##### Provided data #####

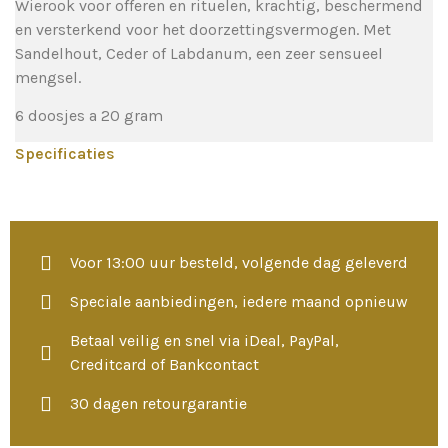
Wierook voor offeren en rituelen, krachtig, beschermend
en versterkend voor het doorzettingsvermogen. Met
Sandelhout, Ceder of Labdanum, een zeer sensueel
mengsel.
6 doosjes a 20 gram
Specificaties
Voor 13:00 uur besteld, volgende dag geleverd
Speciale aanbiedingen, iedere maand opnieuw
Betaal veilig en snel via iDeal, PayPal,
Creditcard of Bankcontact
30 dagen retourgarantie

#####

◆ Exercise description
Print each entry above exactly. The pictures should not be printed.

◆ Exercise output
Wierook voor offeren en rituelen, krachtig, beschermend
en versterkend voor het doorzettingsvermogen. Met
Sandelhout, Ceder of Labdanum, een zeer sensueel
mengsel.
6 doosjes a 20 gram
Specificaties
Voor 13:00 uur besteld, volgende dag geleverd
Speciale aanbiedingen, iedere maand opnieuw
Betaal veilig en snel via iDeal, PayPal,
Creditcard of Bankcontact
30 dagen retourgarantie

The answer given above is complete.